Friday 8 March 2013

Double, Double by Ellery Queen

Double, Double by Ellery Queen, the pseudonym of novelists duo Frederic Dannay and Manfred Bennington Lee, published in 1950 featuring novelist and detective Ellery Queen, was also published with the alternative title The Case of the Seven Murders.

Ellery Queen receives an anonymous letter with two newspaper clippings. The first one nearly two months old reports the death of Luke MacCaby, the Town Hermit, of heart failure. The next clipping reports that John Spencer Hart, President of Wrightsville Dye Works, committed suicide unable to face bankruptcy and prison. One is a heart failure, the other is suicide, neither seemed to be linked nor criminal. But somebody has linked it. These two clippings have been sent to Ellery Queen. How are these deaths related? Three days later Ellery Queen receives another envelope reporting the disappearance of Tom Anderson, the Town Drunk. How are these three incidents related? Rima Anderson, Tom Anderson's daughter approaches Ellery to find out about the disappearance of her father. What will Ellery uncover? When more deaths follow, and Ellery realises that somebody is killing off people in tune with a famous children's rhyme. There are various versions of the rhyme available, what version is the killer using? Will Ellery stop further deaths? Everything is not as appears, the town hermit whom everybody thought was penniless was a rich man, the President of Dye Works whom everybody thought was a rich man was in fact poor, who else is leading a double life?

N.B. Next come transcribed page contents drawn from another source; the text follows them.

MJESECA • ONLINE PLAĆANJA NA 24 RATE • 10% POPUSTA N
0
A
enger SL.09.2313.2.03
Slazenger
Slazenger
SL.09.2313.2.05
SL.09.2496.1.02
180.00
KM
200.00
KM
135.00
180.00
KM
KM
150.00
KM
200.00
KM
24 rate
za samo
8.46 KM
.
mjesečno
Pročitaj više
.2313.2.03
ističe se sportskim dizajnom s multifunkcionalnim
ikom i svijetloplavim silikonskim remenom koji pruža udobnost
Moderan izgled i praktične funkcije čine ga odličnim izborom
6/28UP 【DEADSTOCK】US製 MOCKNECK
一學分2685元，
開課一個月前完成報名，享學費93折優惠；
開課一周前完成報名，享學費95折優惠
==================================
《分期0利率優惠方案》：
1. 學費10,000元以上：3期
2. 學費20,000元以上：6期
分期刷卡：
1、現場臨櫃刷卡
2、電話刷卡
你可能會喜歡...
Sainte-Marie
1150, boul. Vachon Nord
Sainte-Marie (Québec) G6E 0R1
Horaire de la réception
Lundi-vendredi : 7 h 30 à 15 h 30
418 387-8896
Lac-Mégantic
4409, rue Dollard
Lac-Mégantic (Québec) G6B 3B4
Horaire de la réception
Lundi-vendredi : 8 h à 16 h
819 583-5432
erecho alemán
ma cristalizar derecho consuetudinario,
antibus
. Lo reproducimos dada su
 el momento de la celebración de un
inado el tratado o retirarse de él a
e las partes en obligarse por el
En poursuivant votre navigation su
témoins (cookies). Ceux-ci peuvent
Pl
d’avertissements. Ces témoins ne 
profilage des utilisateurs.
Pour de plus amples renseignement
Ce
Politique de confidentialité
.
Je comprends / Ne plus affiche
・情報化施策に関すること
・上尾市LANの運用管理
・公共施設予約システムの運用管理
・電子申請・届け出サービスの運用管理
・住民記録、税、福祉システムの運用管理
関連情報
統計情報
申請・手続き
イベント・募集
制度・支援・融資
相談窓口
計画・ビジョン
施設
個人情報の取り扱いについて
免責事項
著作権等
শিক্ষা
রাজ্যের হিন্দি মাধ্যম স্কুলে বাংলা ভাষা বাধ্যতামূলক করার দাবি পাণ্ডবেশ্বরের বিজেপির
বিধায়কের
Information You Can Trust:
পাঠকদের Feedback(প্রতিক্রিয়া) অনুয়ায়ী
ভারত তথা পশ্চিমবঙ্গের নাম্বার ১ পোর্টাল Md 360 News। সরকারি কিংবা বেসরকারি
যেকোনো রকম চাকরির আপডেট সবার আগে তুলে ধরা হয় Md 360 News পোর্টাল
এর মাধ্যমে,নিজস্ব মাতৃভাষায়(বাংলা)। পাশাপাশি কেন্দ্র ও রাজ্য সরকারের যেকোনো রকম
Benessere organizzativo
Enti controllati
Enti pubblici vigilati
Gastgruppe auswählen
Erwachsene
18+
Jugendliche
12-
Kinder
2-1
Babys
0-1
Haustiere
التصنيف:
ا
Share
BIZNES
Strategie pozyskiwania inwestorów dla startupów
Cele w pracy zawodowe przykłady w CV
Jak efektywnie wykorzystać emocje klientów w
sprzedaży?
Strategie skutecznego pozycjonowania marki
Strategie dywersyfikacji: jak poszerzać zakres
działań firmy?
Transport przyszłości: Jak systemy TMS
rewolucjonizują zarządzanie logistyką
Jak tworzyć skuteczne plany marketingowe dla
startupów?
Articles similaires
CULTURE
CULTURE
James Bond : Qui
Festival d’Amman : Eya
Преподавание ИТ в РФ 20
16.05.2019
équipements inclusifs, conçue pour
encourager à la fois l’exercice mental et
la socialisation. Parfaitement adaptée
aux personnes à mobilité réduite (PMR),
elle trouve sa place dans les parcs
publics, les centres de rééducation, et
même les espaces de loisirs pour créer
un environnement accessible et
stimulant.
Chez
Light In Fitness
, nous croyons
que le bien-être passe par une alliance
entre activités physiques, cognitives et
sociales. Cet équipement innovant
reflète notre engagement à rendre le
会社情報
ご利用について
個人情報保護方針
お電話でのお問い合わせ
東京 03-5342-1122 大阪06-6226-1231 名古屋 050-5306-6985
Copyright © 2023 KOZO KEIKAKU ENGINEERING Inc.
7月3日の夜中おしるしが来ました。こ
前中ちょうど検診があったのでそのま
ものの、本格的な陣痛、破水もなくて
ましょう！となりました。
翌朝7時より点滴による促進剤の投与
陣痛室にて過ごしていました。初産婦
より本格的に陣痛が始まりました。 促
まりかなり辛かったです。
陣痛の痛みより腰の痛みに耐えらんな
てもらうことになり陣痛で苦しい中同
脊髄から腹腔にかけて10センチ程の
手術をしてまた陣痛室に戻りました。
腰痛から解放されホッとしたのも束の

I spotted the killer quite early, just a little thing threw me off, just as Ellery Queen novelists duo expected. But I was back again on the same track because there is really no where else to go. I like the chapter in the end where Ellery explains everything. I wish all crime novels had this kind of explanation. I know, in real life it is not possible to provide explanations for everything. That's why, I read fiction, I can work out most of the things, but give me the final chapter with all the explanations some I have worked out, making me feel clever and some I hadn't worked out, making me feel the writer is more clever, after all the book is world they created. Oh yes! This book made me feel clever, being able to see beyond the double smokescreen, but I hadn't worked out everything, making me respect and look for other work by Ellery Queen.